Oggi ho ricevuto la bellezza di 11 telefonate dalla docente di non so quale materia presso un istituto che, per ovvie ragioni, è meglio tacere.
Si è trattato, per la verità, di una sequenza di brevi dialoghi surreali interrotti sempre dalla chiusura improvvisa da parte della malcapitata, sommersa dal caos co(s)mico della classe che cercava inutilmente di domare gridando uno strozzato “Sillenzioooo!” più di quanto le sue logore corde vocali potessero sopportare.
Ora, la conversazione ha raggiunto tali apici di follia che per un paio di volte ho chiesto se si trattasse di uno scherzo.
A parte il fatto che non ho idea di dove abbia scovato il mio numero di cellulare, l’impressione che mi è rimasta addosso per tutto il giorno è stata quella di avere assistito alla mattanza di un vecchio animale e di non avere potuto fare nulla non dico per salvarlo, cosa impossibile, ma quanto meno per risparmiargli un po’ di tutto quell’inutile dolore. Di quell’inutile umiliazione.

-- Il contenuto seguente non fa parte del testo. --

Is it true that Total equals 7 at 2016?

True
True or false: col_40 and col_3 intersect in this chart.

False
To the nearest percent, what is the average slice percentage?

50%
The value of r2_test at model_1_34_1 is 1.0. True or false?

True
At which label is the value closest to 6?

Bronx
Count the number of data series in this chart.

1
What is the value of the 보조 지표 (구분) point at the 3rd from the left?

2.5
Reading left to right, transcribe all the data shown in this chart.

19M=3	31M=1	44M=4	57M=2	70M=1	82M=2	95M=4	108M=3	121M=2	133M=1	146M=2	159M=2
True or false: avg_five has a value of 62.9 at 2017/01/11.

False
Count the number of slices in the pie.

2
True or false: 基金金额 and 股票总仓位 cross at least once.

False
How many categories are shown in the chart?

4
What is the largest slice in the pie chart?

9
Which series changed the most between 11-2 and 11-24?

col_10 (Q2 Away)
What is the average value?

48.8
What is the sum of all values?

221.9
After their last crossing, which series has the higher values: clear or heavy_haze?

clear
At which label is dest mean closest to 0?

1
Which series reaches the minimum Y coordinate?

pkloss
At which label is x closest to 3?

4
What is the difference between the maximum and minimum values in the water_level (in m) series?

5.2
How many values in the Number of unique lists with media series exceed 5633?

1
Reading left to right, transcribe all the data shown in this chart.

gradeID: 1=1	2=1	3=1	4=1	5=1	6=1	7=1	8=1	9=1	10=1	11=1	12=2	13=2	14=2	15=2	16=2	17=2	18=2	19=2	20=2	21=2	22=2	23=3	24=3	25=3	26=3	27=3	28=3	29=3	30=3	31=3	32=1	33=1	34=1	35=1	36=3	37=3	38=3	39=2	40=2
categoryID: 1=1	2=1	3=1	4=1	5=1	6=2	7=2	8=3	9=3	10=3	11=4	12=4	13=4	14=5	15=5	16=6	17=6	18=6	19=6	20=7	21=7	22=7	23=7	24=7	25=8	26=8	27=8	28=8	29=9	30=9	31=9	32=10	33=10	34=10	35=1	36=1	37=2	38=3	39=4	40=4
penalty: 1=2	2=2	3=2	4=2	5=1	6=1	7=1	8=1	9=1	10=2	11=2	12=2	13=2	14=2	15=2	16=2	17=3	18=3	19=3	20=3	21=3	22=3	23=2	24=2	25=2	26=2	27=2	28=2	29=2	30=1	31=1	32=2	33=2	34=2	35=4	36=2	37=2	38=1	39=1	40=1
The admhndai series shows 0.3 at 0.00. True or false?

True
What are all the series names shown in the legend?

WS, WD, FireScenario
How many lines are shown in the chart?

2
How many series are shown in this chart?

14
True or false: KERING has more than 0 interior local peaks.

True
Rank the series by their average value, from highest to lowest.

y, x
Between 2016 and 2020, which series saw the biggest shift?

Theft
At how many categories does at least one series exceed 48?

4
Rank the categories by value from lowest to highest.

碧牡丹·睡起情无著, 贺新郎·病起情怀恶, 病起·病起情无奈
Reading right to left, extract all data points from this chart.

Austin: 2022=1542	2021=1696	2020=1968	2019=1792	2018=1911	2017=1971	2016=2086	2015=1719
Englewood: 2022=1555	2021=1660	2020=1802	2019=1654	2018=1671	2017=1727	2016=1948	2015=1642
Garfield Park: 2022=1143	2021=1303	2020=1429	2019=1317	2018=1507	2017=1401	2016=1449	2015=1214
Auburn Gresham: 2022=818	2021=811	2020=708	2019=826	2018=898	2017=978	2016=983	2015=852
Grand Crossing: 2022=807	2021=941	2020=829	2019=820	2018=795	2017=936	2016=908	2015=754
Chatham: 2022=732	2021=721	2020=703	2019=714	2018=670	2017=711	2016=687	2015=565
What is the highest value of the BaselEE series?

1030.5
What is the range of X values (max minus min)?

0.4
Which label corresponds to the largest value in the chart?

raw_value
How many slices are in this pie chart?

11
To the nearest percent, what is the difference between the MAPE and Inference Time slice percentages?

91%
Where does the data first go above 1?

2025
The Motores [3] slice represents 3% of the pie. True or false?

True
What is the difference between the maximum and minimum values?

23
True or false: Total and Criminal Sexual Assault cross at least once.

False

Ho provato pena per questo essere umano sicuramente ultratrentenne che chiedeva disperatamente aiuto a ragazzini di sedici anni o giù di lì perché le dicessero cos’è uno slash, dove si scrive l’URL di un sito web e che cos’è Chrome, il tutto mentre l’aula prendeva il sopravvento con un crescendo rossiniano di grida, risate e sfottò beceri da far arrossire Paolo Bonolis.
Ma mi ha fatto anche un po’ rabbia pensare che una persona evidentemente priva di carisma, carente in autocontrollo e pure un poco digiuna delle più elementari nozioni di informatica pretenda di fare l’insegnante, l’ho trovato ingiusto per i ragazzi che le stavano davanti. O attorno. O sopra, alla fine non si capiva più niente, tanto era il casino.
Ho sempre pensato che, nel migliore dei mondi possibili, quello dell’insegnante dovrebbe essere un mestiere e non un lavoro.
Non che le cose andassero meglio, quando avevo sedici anni io. Ma almeno avevo sedici anni. E non dovevo passare il mio tempo al telefono. Ad ascoltare il grido di dolore di una creatura che soccombe, per di più.
A sedici anni avrei avuto l’arroganza o la decenza di dare ad una conversazione del genere il colpo di grazia che si merita: “Guardi che ha sbagliato numero, buona giornata…”.